STUDY MATERIAL:

..............................

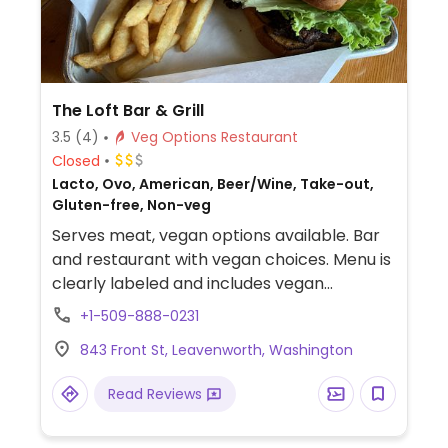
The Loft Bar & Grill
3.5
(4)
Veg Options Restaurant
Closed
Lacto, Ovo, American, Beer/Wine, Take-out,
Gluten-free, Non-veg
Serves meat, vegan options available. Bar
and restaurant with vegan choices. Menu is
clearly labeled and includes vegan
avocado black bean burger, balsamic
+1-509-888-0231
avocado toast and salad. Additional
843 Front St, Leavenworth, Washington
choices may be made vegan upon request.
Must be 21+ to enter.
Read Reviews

..............................

From the material given, work out how many lines hold the string "avocado"; state that number and nothing further.

2